◆ WORK ITEM ◆
Of all the lines below, return only those starting with the line holding "946,859 938,864 932,860" and going on through the line holding "1019,961 1004,976 1009,1002", exactly as written.

══ RECORDED DATA ══

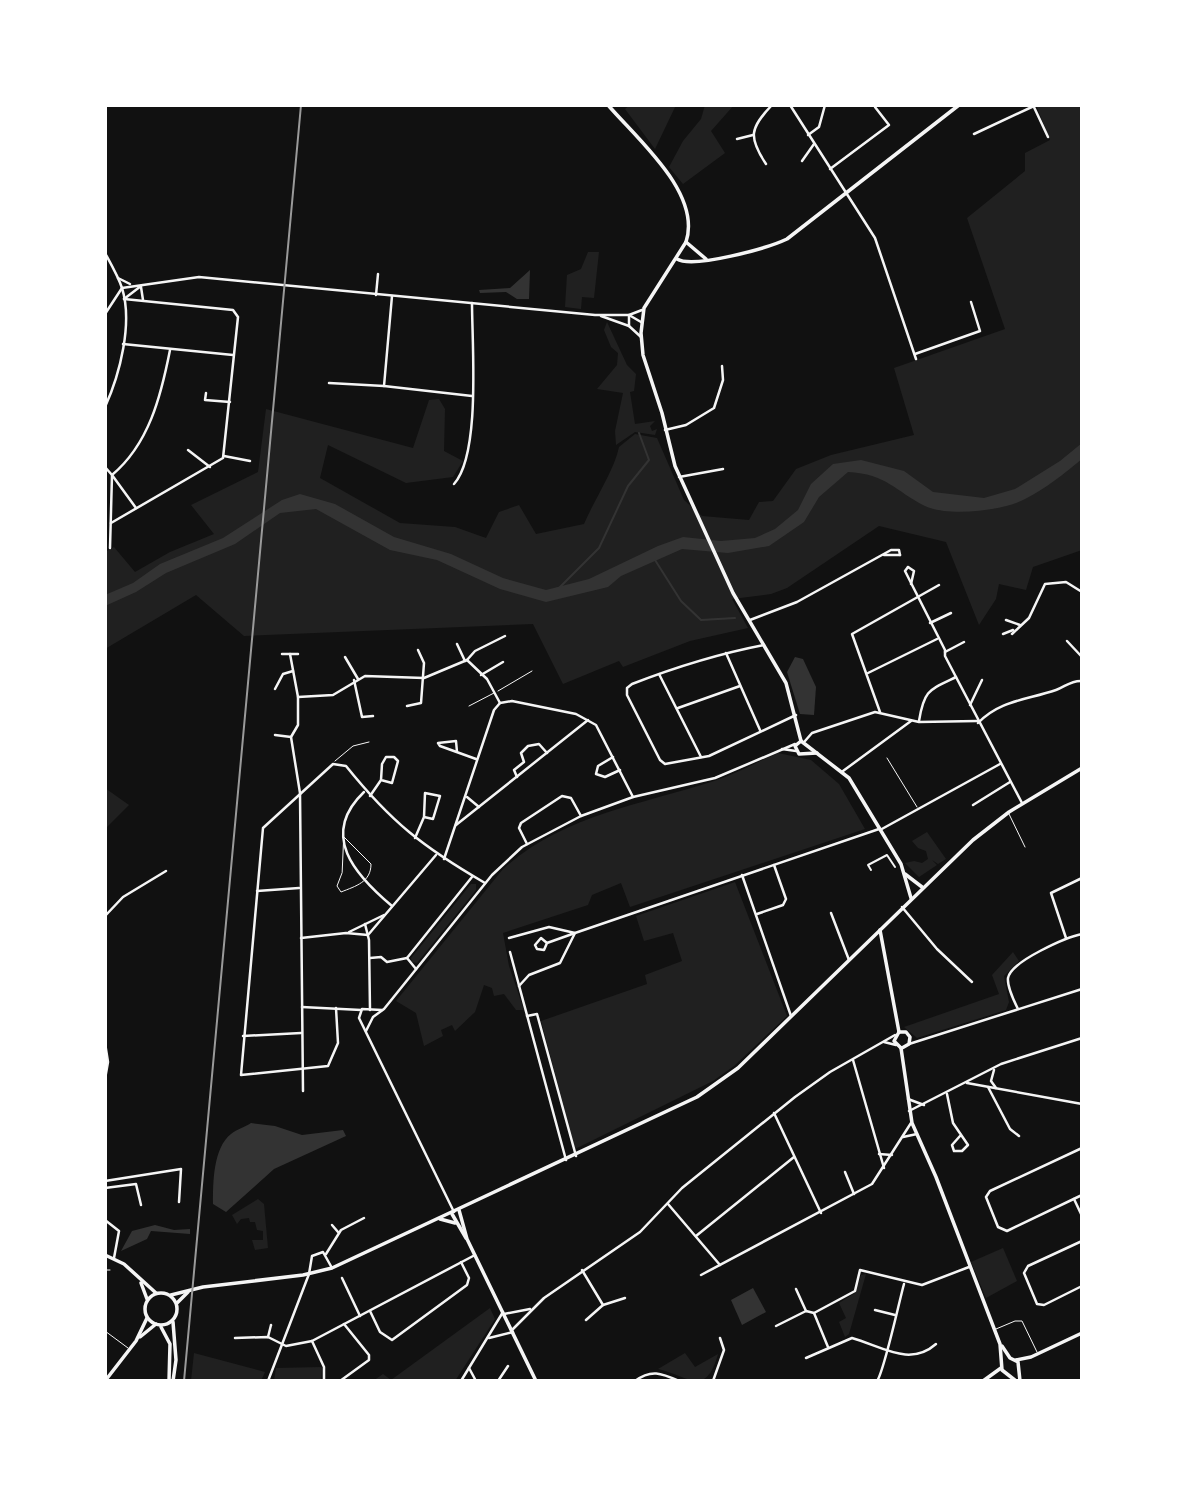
<svg xmlns="http://www.w3.org/2000/svg" width="1187" height="1486" font-family="Helvetica,sans-serif">
<style>
.green{fill:#202020}
.water{fill:#333}
.lines{fill:none;stroke-linecap:round;stroke-linejoin:round}
.stream{stroke:#333;stroke-width:2}
.service{stroke:#f5f5f5;stroke-width:1}
.pedestrian{stroke:#f5f5f5;stroke-width:2}
.minor{stroke:#f5f5f5;stroke-width:2.5}
.tertiary{stroke:#f5f5f5;stroke-width:3.5}
.secondary{stroke:#f5f5f5;stroke-width:3.5}
.rail{stroke:#9a9a9a;stroke-width:2}
</style>
<rect width="100%" height="100%" fill="#111"/>
<g class="green">
<polygon points="630,105 676,105 655,149 625,109"/>
<polygon points="705,105 734,105 711,131 725,153 683,184 669,167 683,141 701,119"/>
<path d="M1036,105H1082V550L1033,567L1026,590L999,584L996,599L979,625L946,542L879,526L787,588L771,594L732,599L748,628L690,641L623,667L619,661L563,684L533,624L244,636L196,595L105,649L107,551L114,547L135,572L170,552L214,534L191,505L258,472L266,409L413,448L429,400L439,399L445,409L444,451L463,461L453,477L406,483L328,445L320,478L400,523L455,527L486,538L499,512L519,505L536,534L584,524C594,500 614,471 619,447L635,434L657,438L684,500L702,516L749,520L759,502L773,501L796,469L831,455L914,435L894,368L1005,329L967,218L1025,171V153L1050,140Z"/>
<polygon points="588,252 599,252 594,298 582,297 581,309 565,307 567,275 581,269"/>
<polygon points="607,322 627,365 636,374 634,391 630,392 635,424 655,421 650,426 652,431 657,429 655,435 635,432 616,445 615,431 623,393 597,389 617,365 618,353 611,347 604,330"/>
<path d="M778,753L811,760L839,784L865,829L630,907L621,883L592,895L588,905L503,933L509,966L524,1010H516L504,994L494,996L492,988L484,985L475,1012L455,1031L452,1025L441,1030L443,1036L424,1046L416,1013L396,1001L503,869C563,815 640,805 714,781C736,774 757,762 778,753Z"/>
<polygon points="105,788 129,805 105,829"/>
<polygon points="927,832 946,859 938,864 932,860 937,865 919,877 905,863 914,861 922,863 928,859 926,851 918,848 912,841"/>
<polygon points="735,882 787,1016 734,1066 713,1081 575,1149 541,1021 647,984 645,975 682,961 673,933 644,941 636,916"/>
<polygon points="471,884 476,884 476,890 417,963 412,962 411,958"/>
<polygon points="1013,952 1019,961 1004,976 1009,1002 1006,1010 917,1038 904,1027 999,994 992,975"/>
<polygon points="258,1199 264,1204 268,1248 255,1250 252,1240 263,1240 263,1231 257,1230 255,1222 250,1222 249,1218 241,1219 237,1224 232,1215"/>
<polygon points="1003,1248 1017,1281 986,1298 971,1262"/>
<polygon points="866,1274 849,1334 845,1337 839,1322 846,1318 839,1303 855,1293 861,1275"/>
<polygon points="490,1308 495,1319 455,1381 373,1381 383,1374 391,1380"/>
<polygon points="194,1353 265,1372 261,1381 191,1381"/>
<path d="M685,1353L695,1367L718,1354C706,1398 688,1376 658,1369Z"/>
<polygon points="322,1367 321,1381 274,1381 276,1368"/>
</g>
<g class="water">
<polygon points="530,270 529,299 517,299 506,292 480,293 479,290 510,288"/>
<path d="M1082,443V459C1065,473 1045,489 1025,499C1003,511 948,517 925,506C895,491 887,474 848,472L819,497L804,522L769,546L728,553L682,549L621,576L608,587L546,602L500,589L437,560L390,550L316,509L280,513L235,544L166,573L136,592L105,606V595L133,583L160,564L223,538L282,500L300,494L335,504L394,537L451,554L503,578L546,590L589,579L658,546L683,537L721,541L755,538L775,529L798,510L811,484L833,464L861,460L904,471L933,492L984,498L1015,489L1060,461Z"/>
<polygon points="795,657 803,659 816,687 814,715 800,714 787,672"/>
<path d="M251,1123L275,1126L302,1135L343,1130L346,1136L274,1169L226,1212L213,1204C213,1183 213,1148 231,1134C237,1129 245,1127 251,1123Z"/>
<polygon points="155,1225 174,1230 190,1229 190,1234 151,1231 147,1239 121,1251 132,1231"/>
<polygon points="753,1288 766,1312 742,1325 731,1300"/>
</g>
<g class="lines">
<g class="stream">
<polyline points="655,560 681,601 701,620 735,618"/>
<polyline points="560,587 599,548 628,486 649,460 639,433"/>
</g>
<g class="service">
<polyline points="498,691 532,671"/>
<polyline points="469,706 494,693"/>
<polyline points="887,758 917,807"/>
<polyline points="335,761 353,746 369,742"/>
<polyline points="1009,814 1025,847"/>
<path d="M344,837L371,864C371,882 356,886 341,892L337,886L342,873Z"/>
<polyline points="105,1270 110,1270"/>
<polyline points="996,1329 1015,1321 1022,1321 1037,1352"/>
<polyline points="105,1331 128,1348"/>
</g>
<polyline class="pedestrian" points="871,870 868,865 887,855 895,867"/>
<g class="minor">
<polyline points="790,105 875,238 916,359"/>
<polyline points="1033,105 1048,137"/>
<polyline points="974,134 1034,106"/>
<polyline points="808,135 819,127 825,105"/>
<polyline points="737,139 753,135"/>
<polyline points="802,161 814,144"/>
<path d="M766,164C748,137 750,128 772,105"/>
<polyline points="830,169 889,125 875,107"/>
<path d="M105,253C111,264 118,276 122,288C133,323 120,374 105,407"/>
<polyline points="118,278 130,284"/>
<polyline points="141,287 143,300"/>
<polyline points="122,288 199,277 595,315 629,315 641,322"/>
<polyline points="376,295 378,274"/>
<polyline points="392,296 384,386 472,396"/>
<polyline points="124,299 141,286"/>
<polyline points="105,314 122,288"/>
<polyline points="601,316 629,326 641,337"/>
<polyline points="629,326 629,315 642,310"/>
<polyline points="123,344 233,355"/>
<polyline points="915,354 980,331 971,302"/>
<polyline points="329,383 384,386"/>
<polyline points="206,393 205,400 230,402"/>
<polyline points="665,430 686,425 714,408 723,380 722,366"/>
<polyline points="188,450 210,467"/>
<polyline points="224,456 250,461"/>
<polyline points="105,467 112,475 110,548"/>
<polyline points="679,477 723,469"/>
<path d="M454,484C481,454 472,345 472,303"/>
<path d="M136,508L112,475C149,444 161,396 170,350"/>
<polyline points="111,523 223,458 238,317 233,310 124,299"/>
<polyline points="884,555 900,555"/>
<polyline points="908,567 905,571 945,650 945,656 1022,803"/>
<polyline points="908,567 914,571 911,584"/>
<polyline points="750,620 797,602 891,550 899,550 900,555"/>
<polyline points="1006,620 1020,625"/>
<polyline points="930,623 951,613"/>
<polyline points="1003,634 1013,630"/>
<polyline points="1012,634 1029,618 1045,584 1066,582 1082,592"/>
<polyline points="1067,641 1082,657"/>
<polyline points="457,644 465,661"/>
<path d="M764,645C717,654 676,667 632,684L627,688V695L660,760L665,764L709,756L796,715"/>
<polyline points="945,652 964,642"/>
<polyline points="726,653 760,730"/>
<polyline points="282,654 290,654"/>
<polyline points="298,654 290,654 298,697 298,725 291,737 300,793 303,1091"/>
<polyline points="345,657 358,679"/>
<polyline points="467,660 475,651 505,636"/>
<polyline points="868,673 937,639"/>
<polyline points="659,674 701,757"/>
<polyline points="481,675 503,662"/>
<polyline points="354,680 362,717 373,716"/>
<polyline points="275,689 283,674 293,671"/>
<polyline points="298,697 333,695 365,676 424,678 467,660 487,679 500,703"/>
<polyline points="500,703 512,701 576,714 596,725 633,797"/>
<polyline points="970,705 982,680"/>
<polyline points="407,706 421,703 424,663 418,650"/>
<polyline points="678,708 740,686"/>
<polyline points="880,712 852,634 939,585"/>
<path d="M919,721C924,690 929,690 956,677"/>
<path d="M978,723C1000,700 1027,700 1056,690C1065,687 1071,680 1082,681"/>
<polyline points="275,735 291,737"/>
<polyline points="805,741 812,733 875,712 919,722 977,721"/>
<polyline points="782,749 796,751"/>
<polyline points="457,752 456,741 438,743 440,746 476,759"/>
<polyline points="613,757 598,766 596,774 605,777 620,770"/>
<polyline points="843,771 911,721"/>
<polyline points="517,777 514,770 524,762 521,753 528,746 539,744 547,753"/>
<path d="M364,792C319,835 355,875 392,906"/>
<polyline points="370,796 381,780 382,764 386,757 394,757 398,761 392,783 381,780"/>
<polyline points="467,797 479,807"/>
<polyline points="973,805 1010,782"/>
<polyline points="456,825 588,720"/>
<polyline points="880,830 1000,764"/>
<polyline points="415,838 424,817 425,793 440,796 433,819 424,817"/>
<polyline points="527,844 519,828 521,823 562,796 571,798 581,816"/>
<polyline points="444,859 494,710 500,703"/>
<polyline points="742,875 791,1016"/>
<polyline points="257,891 299,888"/>
<polyline points="902,907 937,949 972,982"/>
<polyline points="831,913 849,960"/>
<polyline points="757,914 783,905 786,899 774,865"/>
<polyline points="105,916 123,897 166,871"/>
<polyline points="365,924 369,940 370,1010"/>
<polyline points="349,932 384,915"/>
<polyline points="301,938 346,933 368,935 436,855"/>
<polyline points="509,938 549,927 575,933 547,943 544,950 537,949 535,945 541,938 547,943"/>
<polyline points="1066,938 1051,893 1082,878"/>
<polyline points="510,952 566,1160"/>
<polyline points="370,958 381,957 387,962 407,958"/>
<polyline points="416,969 407,958 472,877"/>
<polyline points="519,986 529,975 560,963 575,933 879,829"/>
<polyline points="302,1007 361,1010"/>
<path d="M336,1008L338,1043L328,1066L241,1075L263,828L333,764L346,766C391,822 423,847 485,883"/>
<path d="M1018,1009C1014,1001 1007,986 1008,978C1011,961 1067,937 1082,934"/>
<polyline points="382,1010 362,1009 359,1018 454,1212"/>
<polyline points="527,1016 537,1014 576,1156"/>
<polyline points="366,1031 373,1017 384,1009 492,875 522,847 581,816 633,797 715,778 795,744"/>
<polyline points="243,1036 301,1033"/>
<polyline points="884,1042 896,1045"/>
<polyline points="105,1043 108,1062 105,1079"/>
<polyline points="909,1044 1082,989"/>
<polyline points="853,1060 884,1168"/>
<polyline points="994,1070 991,1081 996,1088"/>
<polyline points="967,1083 1082,1104"/>
<polyline points="988,1087 1010,1129 1019,1136"/>
<polyline points="947,1094 953,1123 968,1145 962,1151 954,1151 952,1145 960,1136"/>
<polyline points="908,1099 924,1105"/>
<polyline points="909,1111 1001,1064 1082,1038"/>
<polyline points="774,1113 821,1213"/>
<polyline points="903,1137 917,1134"/>
<polyline points="1082,1148 990,1191 986,1197 998,1227 1007,1231 1082,1195"/>
<polyline points="879,1154 892,1155"/>
<polyline points="845,1172 854,1194"/>
<polyline points="105,1181 181,1169 179,1202"/>
<polyline points="105,1188 136,1184 141,1205"/>
<polyline points="1074,1199 1082,1216"/>
<polyline points="668,1204 720,1265"/>
<polyline points="105,1220 119,1231 114,1258"/>
<polyline points="332,1225 338,1232"/>
<polyline points="696,1236 794,1157"/>
<polyline points="1082,1241 1028,1266 1024,1273 1037,1304 1044,1305 1082,1286"/>
<polyline points="326,1254 341,1230 364,1218"/>
<polyline points="582,1270 603,1305 586,1320"/>
<polyline points="701,1275 872,1184 911,1123"/>
<polyline points="342,1278 360,1316"/>
<polyline points="796,1289 806,1311"/>
<polyline points="603,1305 625,1298"/>
<polyline points="875,1310 895,1315"/>
<polyline points="370,1311 380,1332 392,1340 467,1285 469,1278 461,1262"/>
<polyline points="504,1314 530,1309"/>
<polyline points="776,1326 806,1311 814,1313"/>
<polyline points="512,1330 544,1298 640,1232 682,1188 795,1097 830,1072 895,1035"/>
<polyline points="268,1337 271,1325"/>
<polyline points="235,1338 268,1337 286,1346 312,1341 475,1255"/>
<polyline points="489,1338 513,1332"/>
<polyline points="312,1341 324,1367 324,1381"/>
<polyline points="828,1347 814,1313 855,1291 860,1270 922,1285 969,1267"/>
<path d="M806,1358L852,1338C883,1347 910,1367 936,1344"/>
<polyline points="469,1368 476,1381"/>
<polyline points="268,1381 309,1274 312,1256 323,1252 332,1268"/>
<polyline points="340,1381 369,1360 369,1355 344,1324"/>
<polyline points="461,1381 503,1312"/>
<polyline points="498,1381 508,1366"/>
<path d="M635,1381C651,1369 661,1373 679,1381"/>
<polyline points="713,1381 724,1350 720,1338"/>
<path d="M877,1381C884,1372 899,1302 904,1284"/>
</g>
<g class="tertiary">
<path d="M608,105C637,139 702,193 686,242L644,308L641,333L643,355L662,413L675,466L733,593L786,683L801,741"/>
<polyline points="686,242 706,259"/>
<path d="M677,259C693,269 768,248 787,239L959,105"/>
<polyline points="801,741 849,778 901,864 911,898"/>
<polyline points="801,741 795,746 799,754 817,753"/>
<polyline points="905,874 922,887"/>
<polyline points="880,930 899,1032"/>
<polyline points="899,1032 906,1032 910,1037 909,1044 902,1048"/>
<polyline points="899,1032 894,1041 901,1048"/>
<polyline points="901,1048 912,1123 936,1177 1000,1344 1002,1370 1016,1381"/>
<polyline points="459,1210 467,1239 536,1381"/>
<polyline points="452,1214 466,1238"/>
<polyline points="440,1219 455,1223"/>
<polyline points="140,1337 156,1324"/>
<polyline points="1002,1346 1010,1358 1018,1362 1020,1381"/>
<polyline points="1016,1360 1031,1357 1082,1333"/>
<polyline points="105,1381 136,1341 147,1318"/>
<polyline points="983,1381 1001,1368"/>
</g>
<g class="secondary">
<polyline points="105,1255 124,1264 156,1293"/>
<polyline points="141,1283 147,1299"/>
<circle cx="161" cy="1309" r="16"/>
<polyline points="171,1295 203,1287 303,1275 332,1268 697,1097 738,1068 973,840 1009,812 1082,768"/>
<polyline points="177,1303 188,1292"/>
<polyline points="161,1327 170,1344 169,1381"/>
<polyline points="173,1381 176,1360 173,1322"/>
</g>
<polyline class="rail" points="184,1381 301,105"/>
</g>
<rect width="1187" height="1486" fill="none" stroke="#ffffff" stroke-width="214"/>
</svg>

═══

◆ SOLUTION TO THE PROBLEM ◆
<polygon points="927,832 946,859 938,864 932,860 937,865 919,877 905,863 914,861 922,863 928,859 926,851 918,848 912,841"/>
<polygon points="735,882 787,1016 734,1066 713,1081 575,1149 541,1021 647,984 645,975 682,961 673,933 644,941 636,916"/>
<polygon points="471,884 476,884 476,890 417,963 412,962 411,958"/>
<polygon points="1013,952 1019,961 1004,976 1009,1002 1006,1010 917,1038 904,1027 999,994 992,975"/>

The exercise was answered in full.